Text »
· · · · · · ·
Nevertheless, combining evidence in these ways can significantly enhance our accounts of individuals’ embodied lives in the past. In her study of the 18-year-old James Simpson, Harvey uses historical evidence of the context of early nineteenth-century masculinity to interpret the apparent silence of his skeletal record. Bringing together the historical and bioarchaeological develops a textured picture of both the risks attendant on young men and the dual privileges of rank and gender. Harvey's second case study prompts a reconsideration of the experiences of middle-aged women in this period. Here, the physical processes of ageing and poverty visible on Ann Purvis’ skeleton seem inconsistent with the status she was accorded and that is traceable through other evidence. In this case, bringing together different bodies of evidence demonstrates that the physical body did ‘not correlate consistently with social status or social identity in the past’ (Harvey, p. 40). A similar approach to ageing can be found in the chapter by Newman and Turner. They set out, ‘not just to compare skeletal and documentary evidence, but to explore how archaeological and social historical methodologies can be more fully integrated to understand ageing and disability in this period’ (p. 206). The result is to reposition what might be considered ‘exceptional pathological case studies’ and instead to interpret these as ‘the remains of people whose experiences were shaped both by their physical characteristics and by the wider culture that gave them meaning’ (p. 228). A humanistic impulse to bring into focus the embodied experiences of the integrated person is strong throughout these chapters.
· · · · · · ·
Material provided »
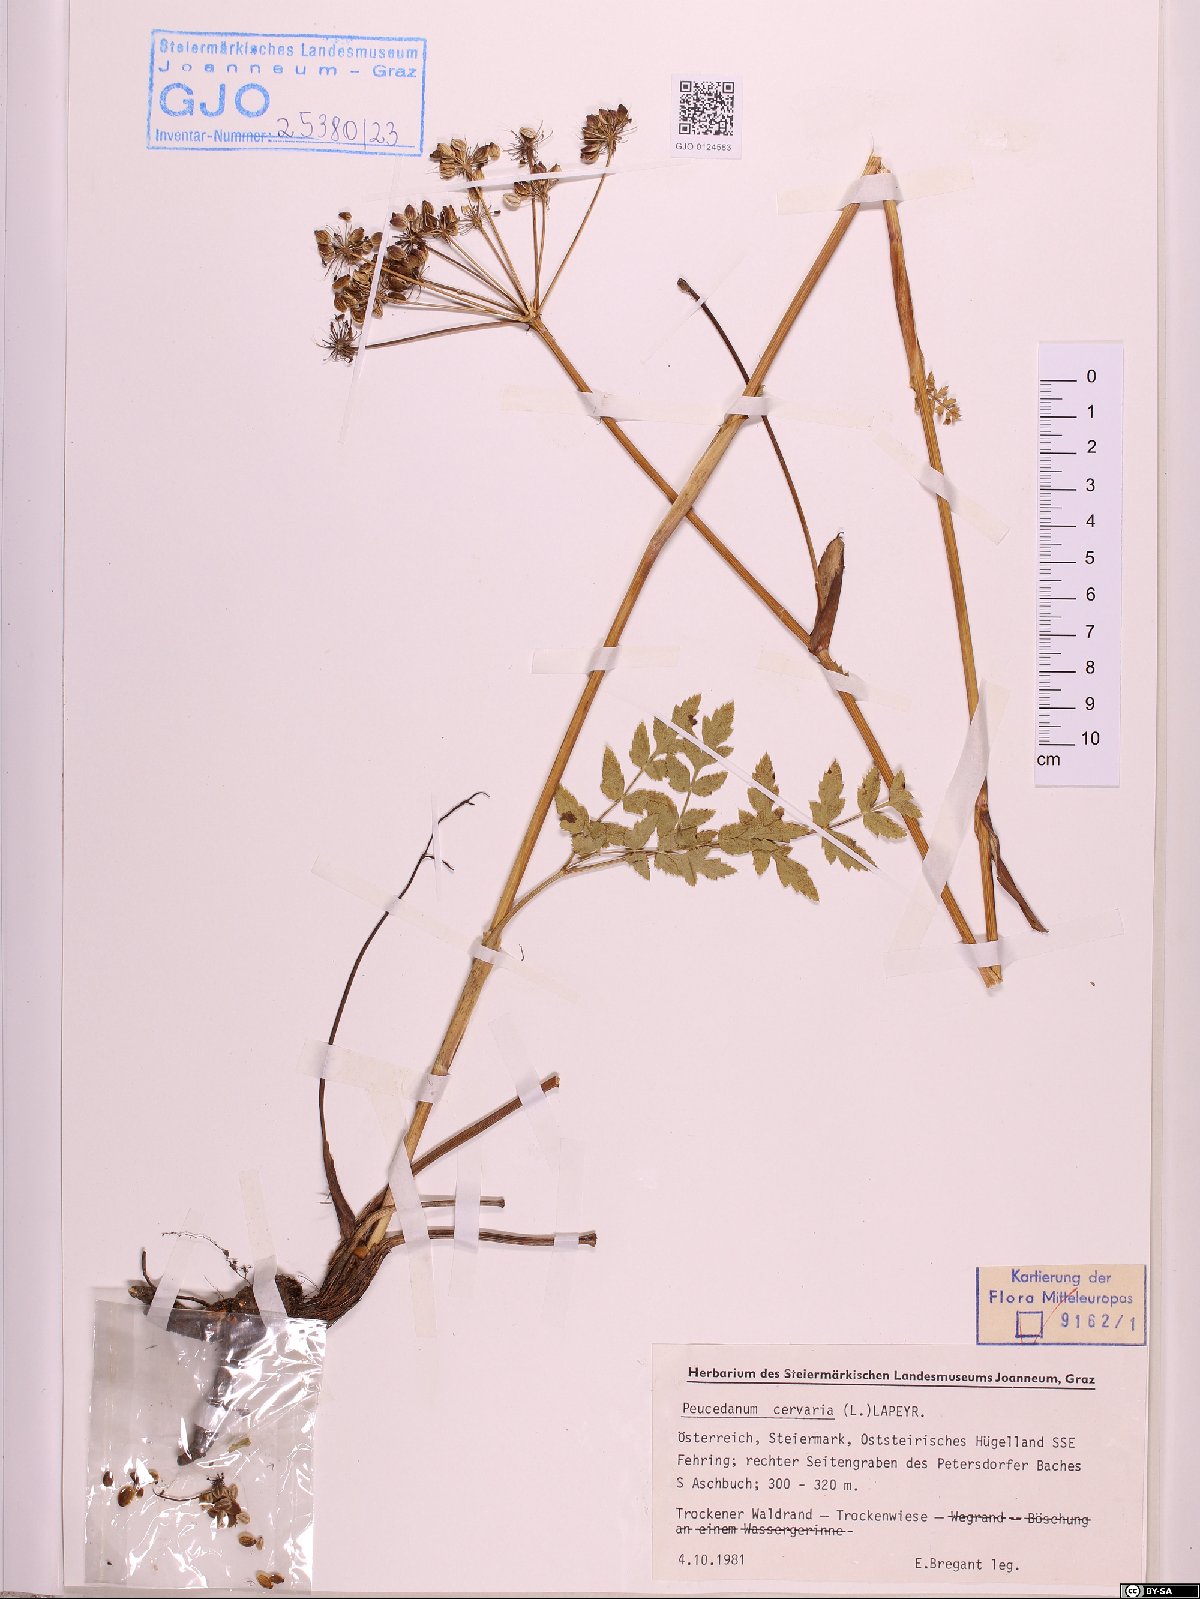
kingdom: Plantae
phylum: Tracheophyta
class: Magnoliopsida
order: Apiales
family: Apiaceae
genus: Cervaria
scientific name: Cervaria rivini
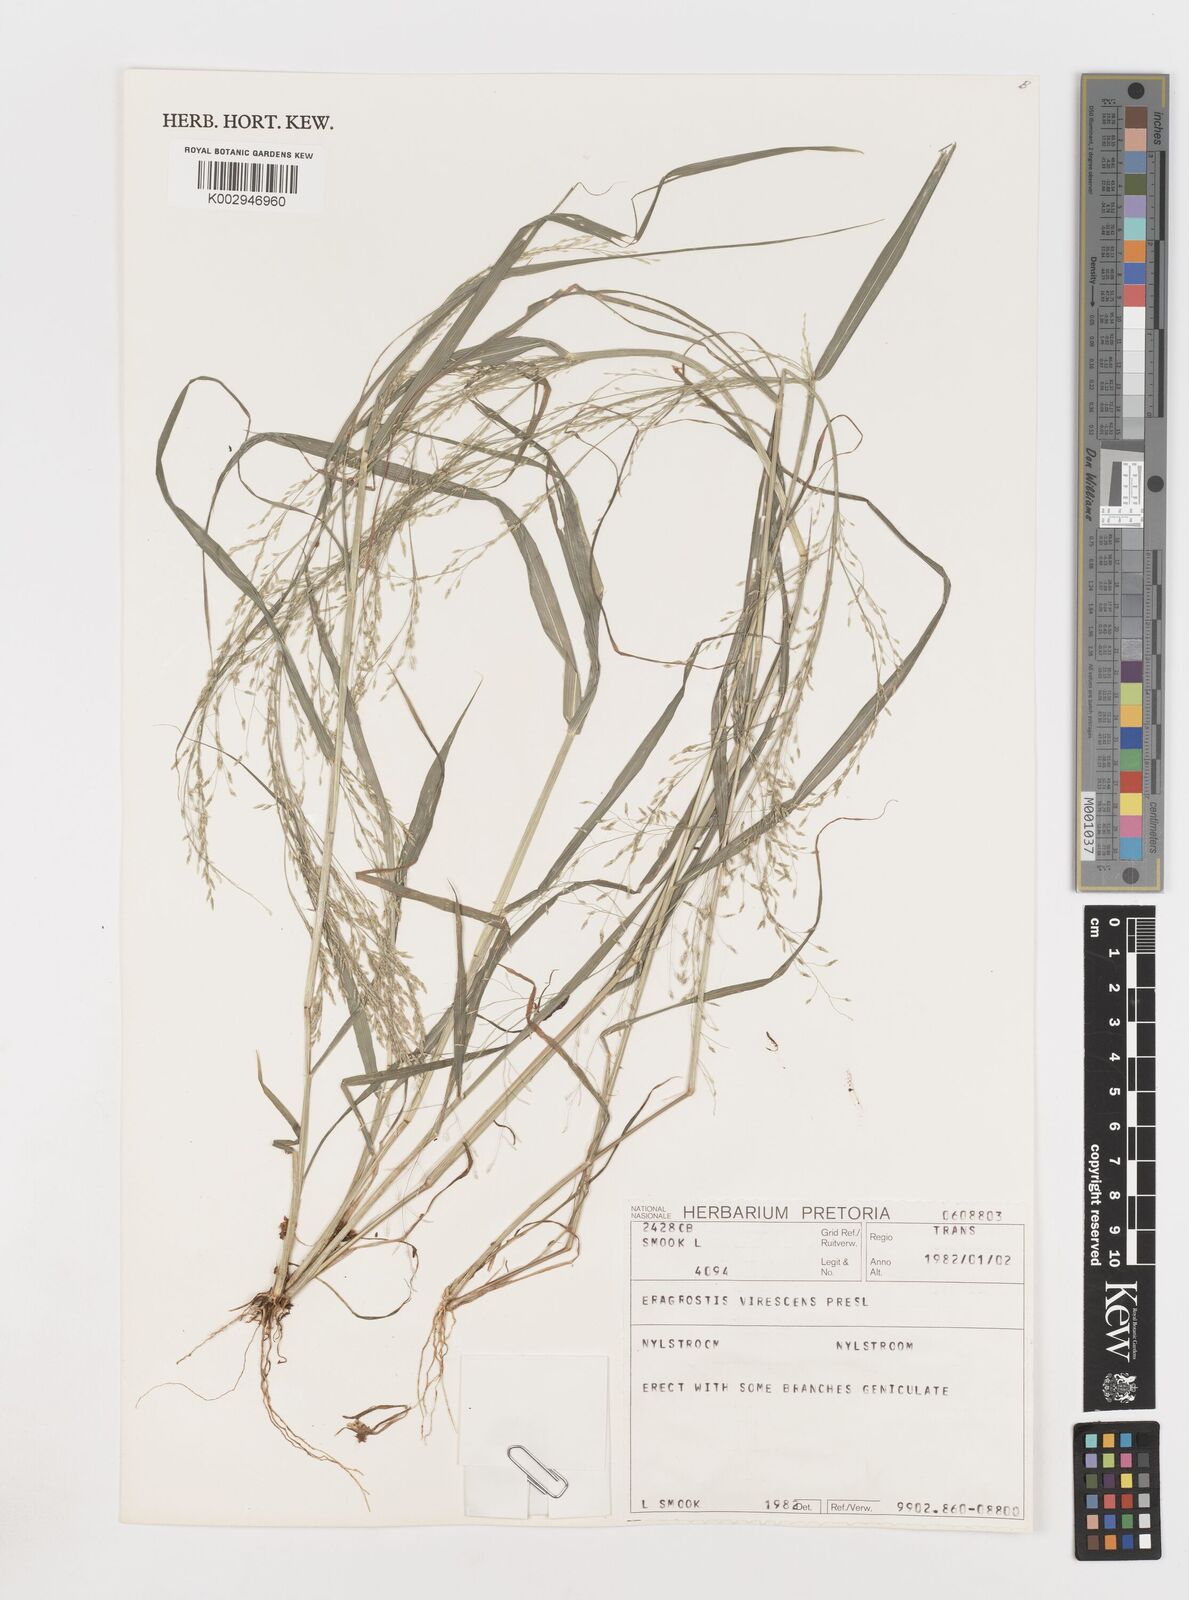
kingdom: Plantae
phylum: Tracheophyta
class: Liliopsida
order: Poales
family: Poaceae
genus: Eragrostis
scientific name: Eragrostis
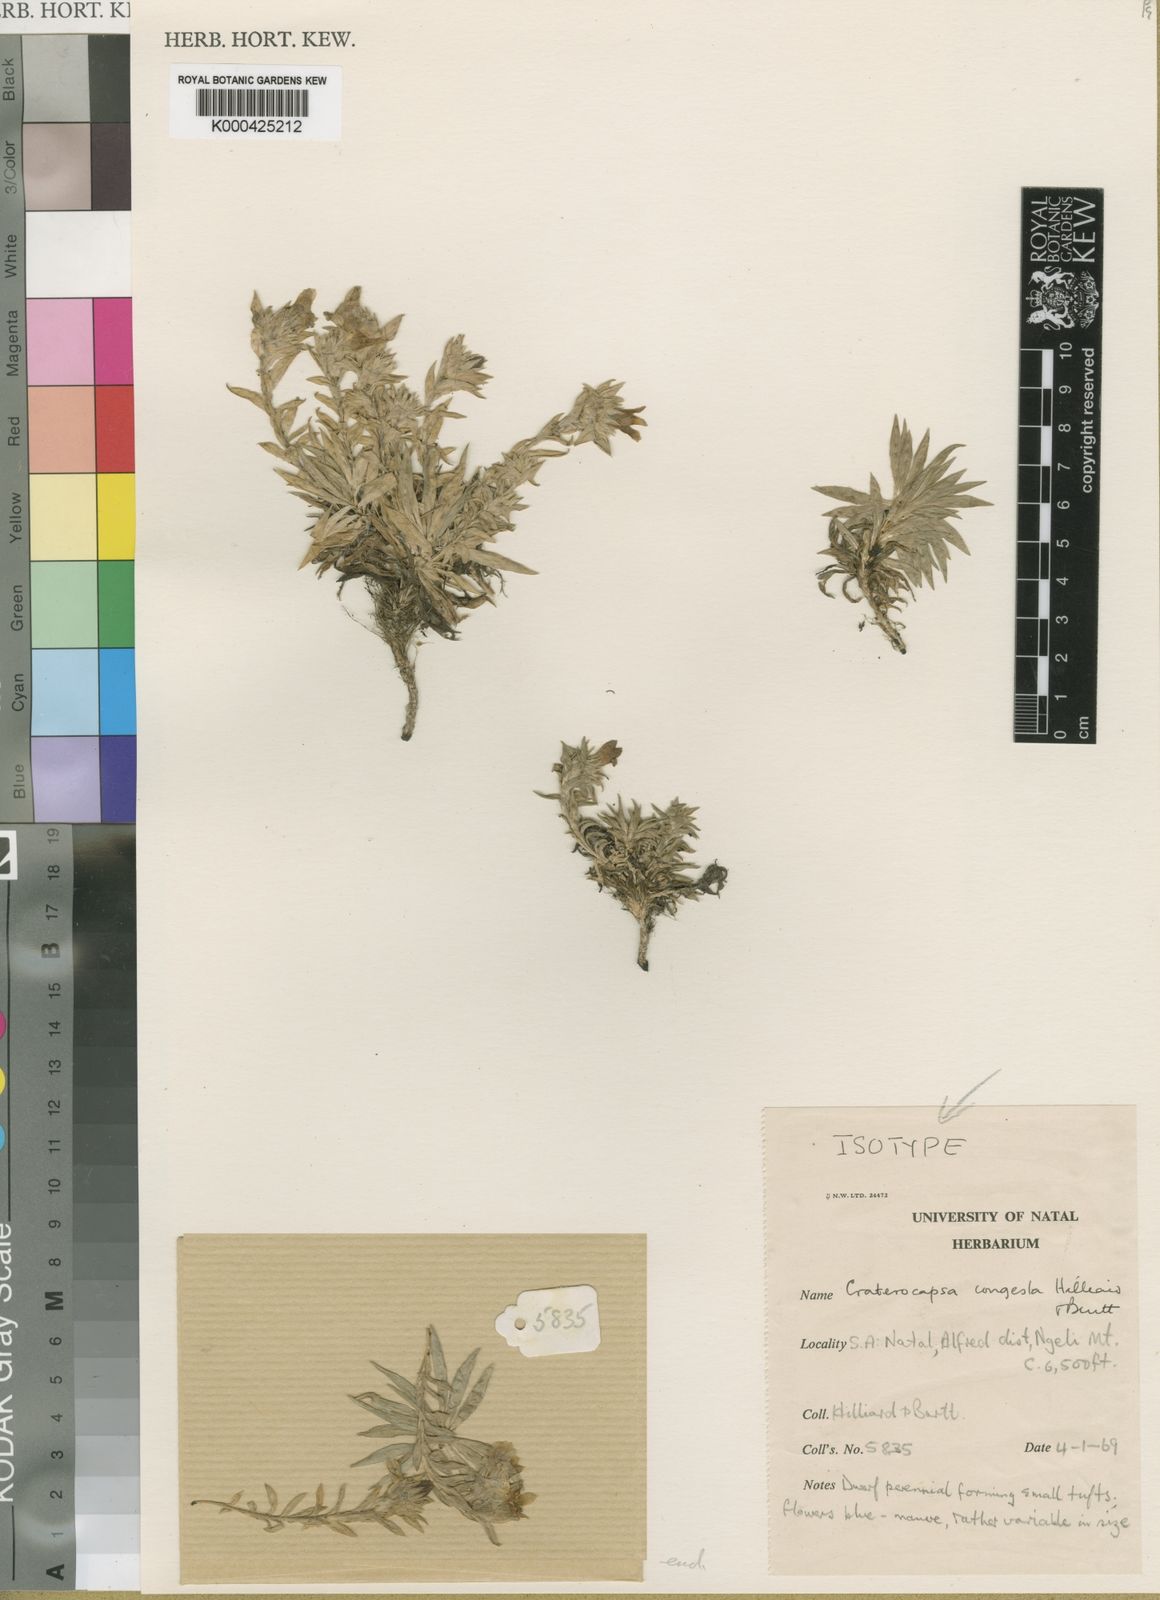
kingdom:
· · · · · · ·
Exercise » Carry the review of the bioarchaeology and history chapters forward from its last sentence. The listing is separate material and has nothing to do with the review text.

Result for this exercise »
The individual, embodied and experiencing person is a principal unit of analysis throughout this book. Several authors employ the method that we term ‘from skeletal biography to social biography’. This involves ‘record linkage of osteoarchaeological information and historical documents (parochial records and other sources) for any named individuals in archaeological collections’, and allows the researcher ‘to connect the population-level studies of skeletal collections to both general historical and specific biographical research’ (Harvey, p. 28). Case studies of named individuals are central to three chapters: Dawson-Hobbis and Davis examine George and Elizabeth Cumberland of Bristol, Harvey discusses James Simpson of Sheffield and Ann Purvis of South Shields, Davies-Barrett and Inskip focus on Sarah Green of Coventry. Other individuals, whose names are not known, allow for detailed case studies in other chapters: the three skeletons from Hazel Grove and St Hilda's in Newman and Turner, the single skeleton from the ‘New Churchyard’ in Hartle, and the thirty-four burials of fetuses and perinates at St Hilda's in Craig-Atkins and Fissell. The scale of these analyses is significant. It is this scale that creates a precise meeting point for bioarchaeological and historical evidence and accompanying approaches, avoiding either discipline becoming mere background to the other. As Harvey outlines, the personal embodied biography or ‘life reconstruction’ is one important focus shared by scholars in both history and archaeology (p. 26). Even in studies where personal names are missing, it is at the level of what Craig-Atkins and Fissell refer to as ‘small stories’ where the interpretation of skeletal remains for an understanding of the living is most fruitful (p. 48).

The human scale is evident in the insistent focus on identities throughout the book. Women and gender feature prominently in chapters by Craig-Atkins and Fissell, Dawson-Hobbis and Davis, Harvey and McCormack; though a range of social ranks feature in chapters by Davies-Barrett and Inskip and McCormack, the labouring poor are the main subjects of Craig-Atkins and Fissell, Dawson-Hobbis and Davis, Harvey and Newman and Turner. Ageing is discussed by Dawson-Hobbis and Davis, Harvey and Newman and Turner; debility/disability is a principal focus for Newman and Turner in particular, though it is also discussed by McCormack. In their treatment of these identities, the authors underscore that the social identities of gender, rank, age and dis/ability were embedded in the physical body and shaped by this material experience.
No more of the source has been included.